TASK REQUIREMENTS: Nothing but the lines below between the line holding "index tip: (481, 365)" and the line holding "thumb ip: (481, 554)", inclusive, should appear in the answer, each set down exactly.

EXTRACTED INFORMATION:

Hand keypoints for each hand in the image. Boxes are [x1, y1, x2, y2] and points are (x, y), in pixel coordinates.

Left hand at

* * *

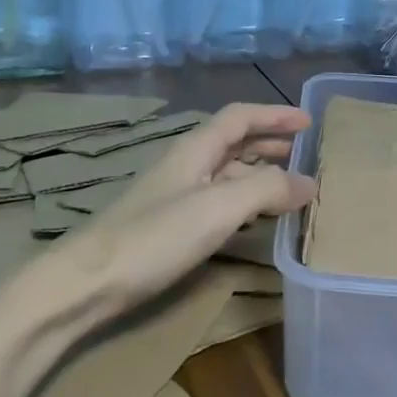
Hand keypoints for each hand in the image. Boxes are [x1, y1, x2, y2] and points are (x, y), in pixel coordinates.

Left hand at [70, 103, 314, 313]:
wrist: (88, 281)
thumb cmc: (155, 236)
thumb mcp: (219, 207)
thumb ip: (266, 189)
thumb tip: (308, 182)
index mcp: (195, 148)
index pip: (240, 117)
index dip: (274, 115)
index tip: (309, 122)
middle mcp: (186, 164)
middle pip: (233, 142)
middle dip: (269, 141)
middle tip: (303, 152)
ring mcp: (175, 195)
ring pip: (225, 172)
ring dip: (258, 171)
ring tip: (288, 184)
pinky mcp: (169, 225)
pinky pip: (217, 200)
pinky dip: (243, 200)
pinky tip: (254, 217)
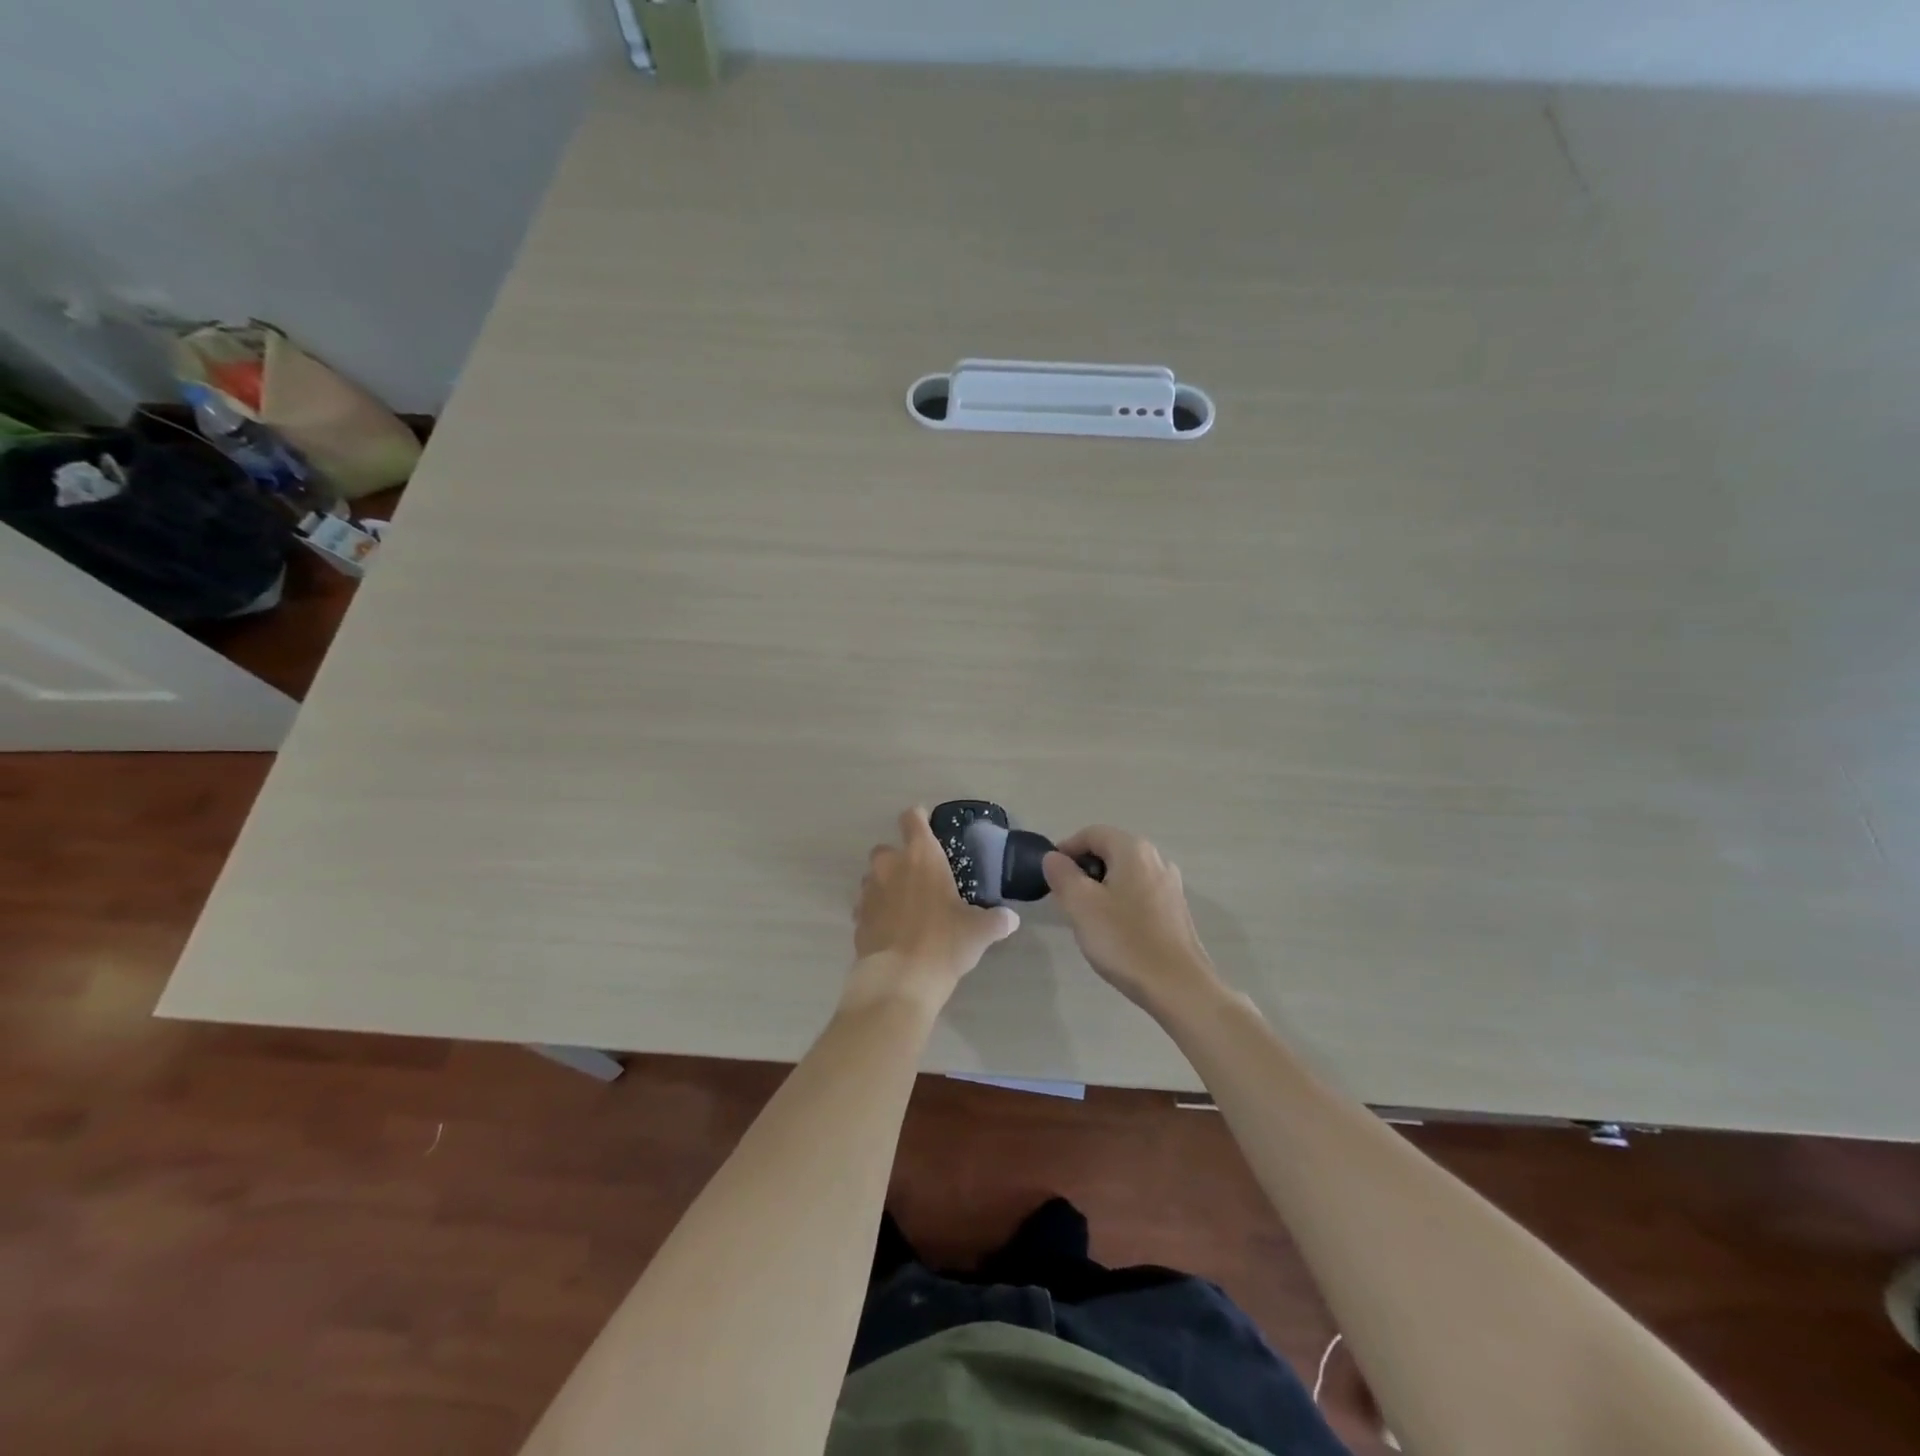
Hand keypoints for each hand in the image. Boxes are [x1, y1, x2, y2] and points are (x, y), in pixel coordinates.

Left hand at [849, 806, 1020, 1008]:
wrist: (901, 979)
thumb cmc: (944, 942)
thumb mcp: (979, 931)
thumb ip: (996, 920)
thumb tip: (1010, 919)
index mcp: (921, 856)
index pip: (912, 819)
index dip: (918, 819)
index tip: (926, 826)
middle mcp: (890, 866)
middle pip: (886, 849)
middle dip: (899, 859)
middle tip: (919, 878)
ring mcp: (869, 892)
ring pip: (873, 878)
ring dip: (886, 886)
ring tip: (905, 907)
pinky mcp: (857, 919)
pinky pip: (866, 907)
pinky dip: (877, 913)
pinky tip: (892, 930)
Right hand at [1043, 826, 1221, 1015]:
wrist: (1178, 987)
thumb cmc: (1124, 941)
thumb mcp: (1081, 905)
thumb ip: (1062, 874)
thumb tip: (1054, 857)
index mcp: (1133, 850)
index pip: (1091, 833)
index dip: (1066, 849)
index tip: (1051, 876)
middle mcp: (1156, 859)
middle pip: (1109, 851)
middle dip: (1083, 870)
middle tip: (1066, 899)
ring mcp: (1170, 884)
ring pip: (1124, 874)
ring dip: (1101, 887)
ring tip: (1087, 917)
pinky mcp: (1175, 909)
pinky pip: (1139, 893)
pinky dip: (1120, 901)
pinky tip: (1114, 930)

* * *

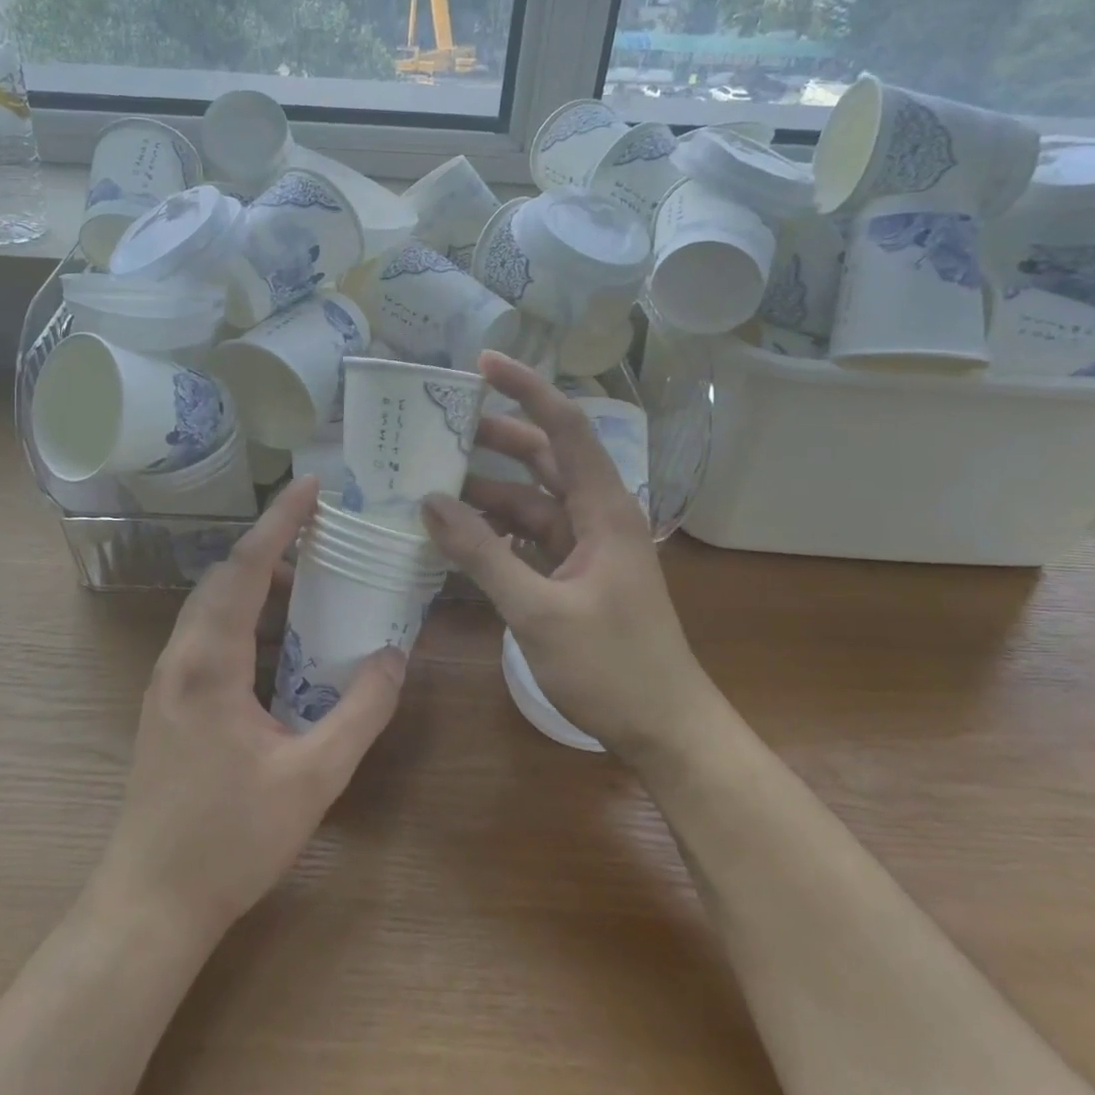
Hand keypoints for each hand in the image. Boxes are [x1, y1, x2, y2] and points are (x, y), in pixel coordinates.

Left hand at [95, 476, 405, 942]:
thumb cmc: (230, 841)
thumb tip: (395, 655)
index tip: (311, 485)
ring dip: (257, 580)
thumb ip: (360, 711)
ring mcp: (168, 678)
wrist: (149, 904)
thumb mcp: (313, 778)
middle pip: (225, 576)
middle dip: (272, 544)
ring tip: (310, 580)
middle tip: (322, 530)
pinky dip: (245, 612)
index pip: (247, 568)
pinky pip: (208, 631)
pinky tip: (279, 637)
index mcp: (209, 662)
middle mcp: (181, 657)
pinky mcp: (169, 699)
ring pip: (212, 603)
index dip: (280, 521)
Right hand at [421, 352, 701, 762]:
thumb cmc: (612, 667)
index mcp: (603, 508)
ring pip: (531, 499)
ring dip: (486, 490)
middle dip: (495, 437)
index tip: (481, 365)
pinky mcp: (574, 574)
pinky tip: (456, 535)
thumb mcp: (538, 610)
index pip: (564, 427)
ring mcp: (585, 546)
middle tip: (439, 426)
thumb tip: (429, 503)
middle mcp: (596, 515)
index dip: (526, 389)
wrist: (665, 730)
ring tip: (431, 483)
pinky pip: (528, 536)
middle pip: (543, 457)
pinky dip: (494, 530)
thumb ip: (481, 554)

TASK RESULT:
index tip: (481, 365)
pinky mcp: (574, 574)
pinky tip: (456, 535)
thumb mcp: (538, 610)
index pip: (564, 427)
ring mcp: (585, 546)
middle tip: (439, 426)
thumb tip: (429, 503)
middle mcp: (596, 515)
index dip: (526, 389)
wrist: (665, 730)
ring tip: (431, 483)
pinky pip: (528, 536)
middle pip: (543, 457)
pinky dip: (494, 530)
thumb ip: (481, 554)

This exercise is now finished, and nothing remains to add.